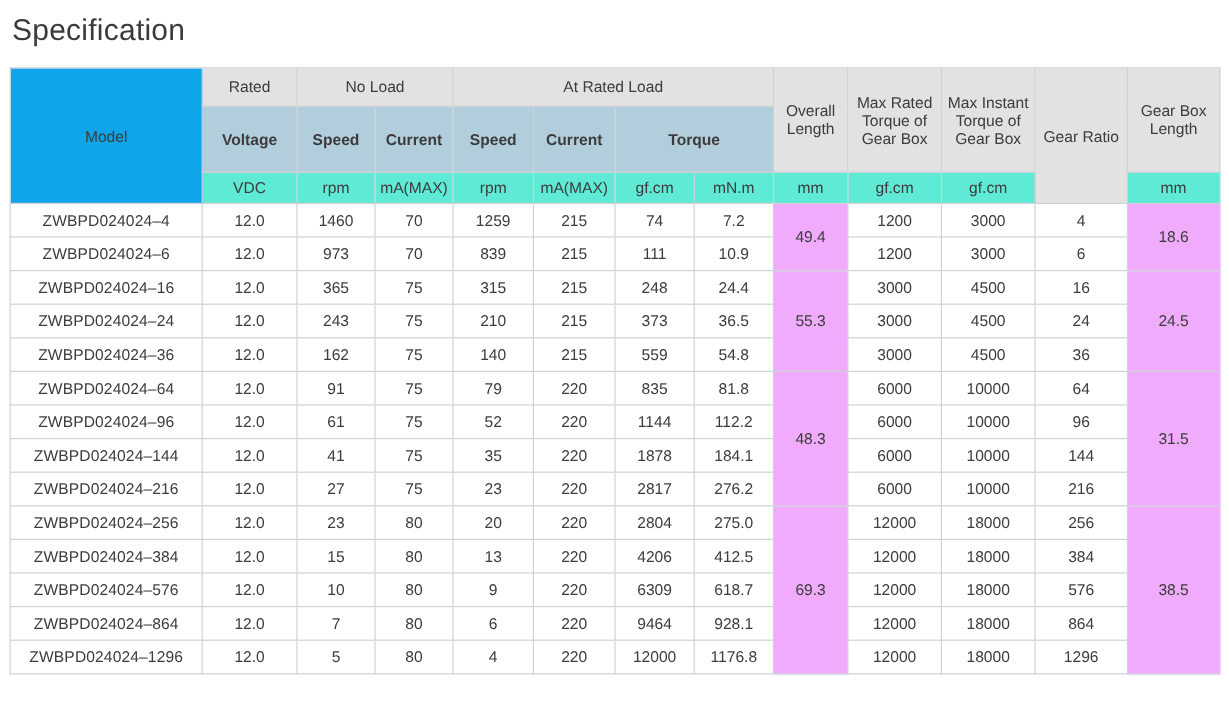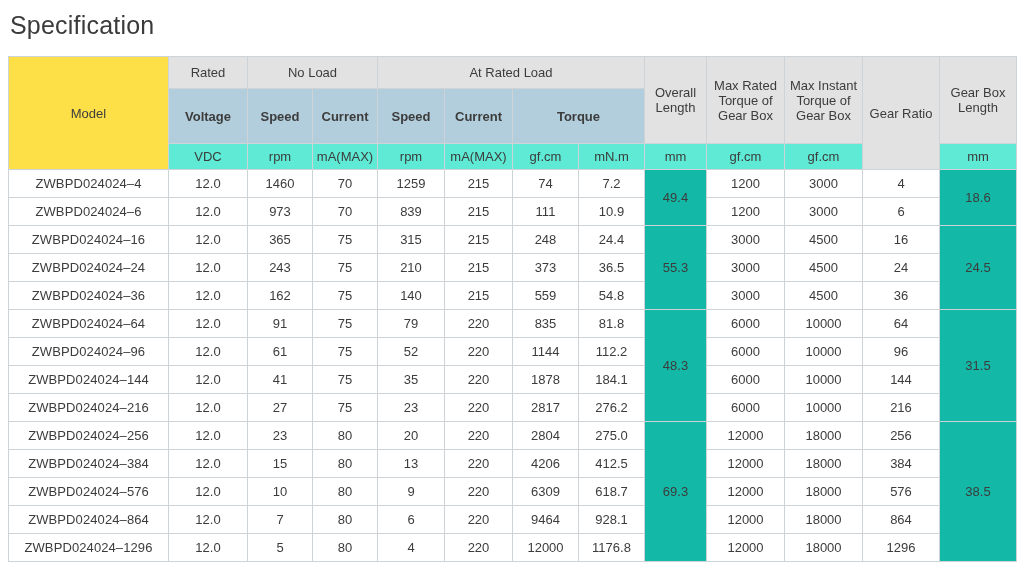--- a/index.html
+++ b/index.html
@@ -63,36 +63,36 @@
     font-size: 13.5px;
     color: #3c3c3c;
     line-height: 15px;
   }
   .hb-unit {
     background: #5eead4;
     font-size: 12.5px;
     color: #3c3c3c;
   }
   .model-head {
-    background: #fde047;
+    background: #0ea5e9;
     font-weight: bold;
     font-size: 13.5px;
     color: #2f2f2f;
   }
   tr.hrow1 td { height: 32px; }
   tr.hrow2 td { height: 55px; font-weight: bold; }
   tr.hrow3 td { height: 26px; }
   tbody tr td { height: 28px; background: #ffffff; }
   td.model-cell {
     text-align: left;
     padding-left: 9px;
     font-size: 13.5px;
     letter-spacing: 0.1px;
   }
-  td.merge-cell { background: #14b8a6; }
+  td.merge-cell { background: #f0abfc; }
   .footnote {
     position: absolute;
     left: 10px;
     top: 556px;
     font-size: 13.5px;
     color: #3c3c3c;
   }
   
   col.c-model   { width: 160px; }
   col.c-volt    { width: 79px; }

--------------------------------

• [Task item] The material above must be printed exactly, with its pictures left out.

• [Answer]
--- a/index.html
+++ b/index.html
@@ -63,36 +63,36 @@
     font-size: 13.5px;
     color: #3c3c3c;
     line-height: 15px;
   }
   .hb-unit {
     background: #5eead4;
     font-size: 12.5px;
     color: #3c3c3c;
   }
   .model-head {
-    background: #fde047;
+    background: #0ea5e9;
     font-weight: bold;
     font-size: 13.5px;
     color: #2f2f2f;
   }
   tr.hrow1 td { height: 32px; }
   tr.hrow2 td { height: 55px; font-weight: bold; }
   tr.hrow3 td { height: 26px; }
   tbody tr td { height: 28px; background: #ffffff; }
   td.model-cell {
     text-align: left;
     padding-left: 9px;
     font-size: 13.5px;
     letter-spacing: 0.1px;
   }
-  td.merge-cell { background: #14b8a6; }
+  td.merge-cell { background: #f0abfc; }
   .footnote {
     position: absolute;
     left: 10px;
     top: 556px;
     font-size: 13.5px;
     color: #3c3c3c;
   }
   
   col.c-model   { width: 160px; }
   col.c-volt    { width: 79px; }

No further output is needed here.